In 2024, CrowdStrike surveyed 1,022 security researchers and practitioners from the US, APAC, EMEA, and other regions. The findings revealed that cyber professionals are deeply concerned about the challenges associated with AI. While 64% of respondents have purchased either. Creative AI tools For work or researching them, the majority are cautious.
What are security researchers looking for from generative AI?
According to the report:
- The high-level motivation for adopting creative AI isn’t addressing skills shortages or fulfilling leadership mandates — it’s improving the ability to respond to and defend against cyberattacks.
- AI for general use does not necessarily appeal to cybersecurity professionals. Instead, they want generative AI partnered with security expertise.
- 40 percent of respondents said Rewards and risks There are “contests” of creative AI. Meanwhile, 39% said the rewards outweigh the risks, and 26% said the rewards don’t.

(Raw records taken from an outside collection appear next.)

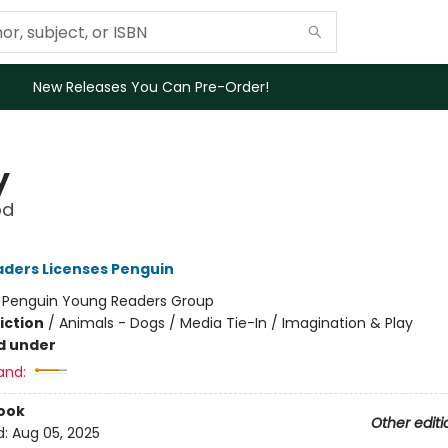
New Releases You Can Pre-Order!
y
od
ders Licenses Penguin
:
Penguin Young Readers Group
iction
/
Animals - Dogs / Media Tie-In / Imagination & Play
d under
and:
ook
Other editi
d:
Aug 05, 2025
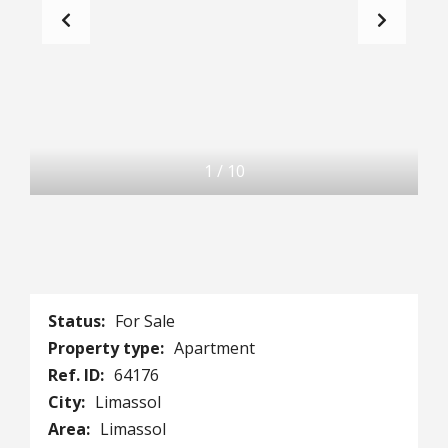
1
/
10
Status:
For Sale
Property type:
Apartment
Ref. ID:
64176
City:
Limassol
Area:
Limassol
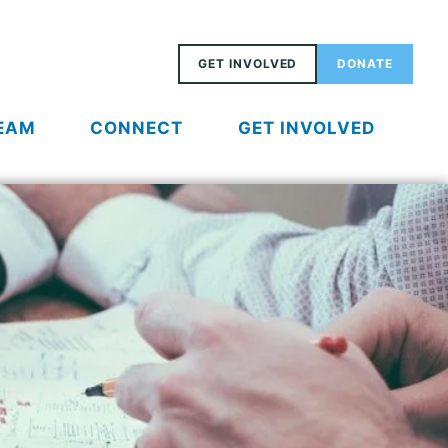
GET INVOLVED
DONATE
EAM
CONNECT
GET INVOLVED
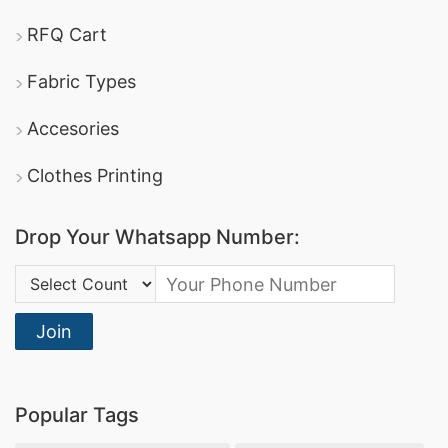
RFQ Cart
Fabric Types
Accesories
Clothes Printing
Drop Your Whatsapp Number:
Country Code:
Join
Popular Tags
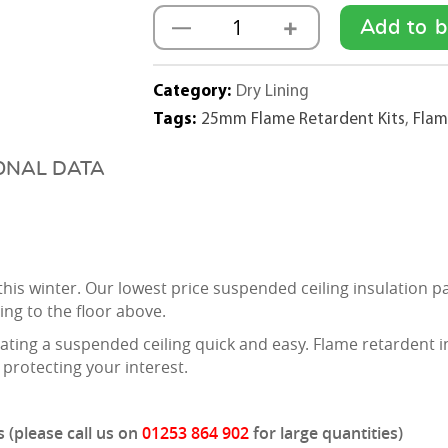
+
—
Add to b
25mm
Flame
Retardent
Category:
Dry Lining
Insulation
Tags:
25mm Flame Retardent Kits
,
Flam
Pad
Kit
ONAL DATA
(1200mmx600mm)
-
500m2
quantity
s this winter. Our lowest price suspended ceiling insulati
ng to the floor above.
ating a suspended ceiling quick and easy. Flame retardent in
 protecting your interest.
 (please call us on
01253 864 902
for large quantities)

“Security teams want to deploy GenAI as part of a platform to get more value from existing tools, elevate the analyst experience, accelerate onboarding,” the report said. and eliminate the complexity of integrating new point solutions.”
Measuring ROI has been a constant challenge when adopting creative AI products. CrowdStrike found quantification of ROI to be the top economic concern among its respondents. The next two top concerns were the cost of licensing AI tools and unpredictable or ambiguous pricing models.
CrowdStrike divides AI ROI estimation methods into four categories in order of importance:
- Cost optimization (31%) through platform stability and more effective security tool usage.
- Reduction in security incidents (30%).
- Less time was spent managing security tools (26%).
- Short training cycle and associated costs (13%).
Adding AI to an existing platform, rather than buying a freestanding AI product, can “realize additional savings associated with broader platform consolidation efforts,” CrowdStrike said.
SEE: A ransomware group claimed responsibility in late November. A cyber attack that affected operations. At Starbucks and other organizations.
Can generative AI solve more security problems?
In contrast, creative AI needs to protect itself. CrowdStrike’s survey found that security professionals were most concerned about exposure of LLMs’ data behind attacks launched against AI products and generative AI tools.
Other concerns include:
- Lack of guardrails or controls in generative AI tools.
- AI illusion.
- Inadequate public policy regulations for the use of creative AI.
Almost all (9 in 10) respondents said their organizations have implemented new security policies or are developing policies to govern generative AI within the next year.
How organizations can leverage AI to protect against cyber threats
Generative AI can be used for brainstorming, research, or analysis with the understanding that its information should be double-checked often. Generative AI can pull data from different sources in different formats into a single window, reducing the time it takes to investigate an incident. Many automated security platforms offer generative AI assistants, such as Microsoft Security pilot.
GenAI can protect against cyber threats. by:
- Risk detection and analysis.
- Automated incident response.
- Phishing detection
- Improved security analytics.
- Synthetic data for training.
However, organizations should consider security and privacy controls as part of any creative AI purchase. Doing so can protect sensitive data, comply with regulations, and mitigate risks such as data breaches or misuse. Without adequate safeguards, AI tools can expose vulnerabilities, produce harmful results, or violate privacy laws, causing financial, legal, and reputational harm.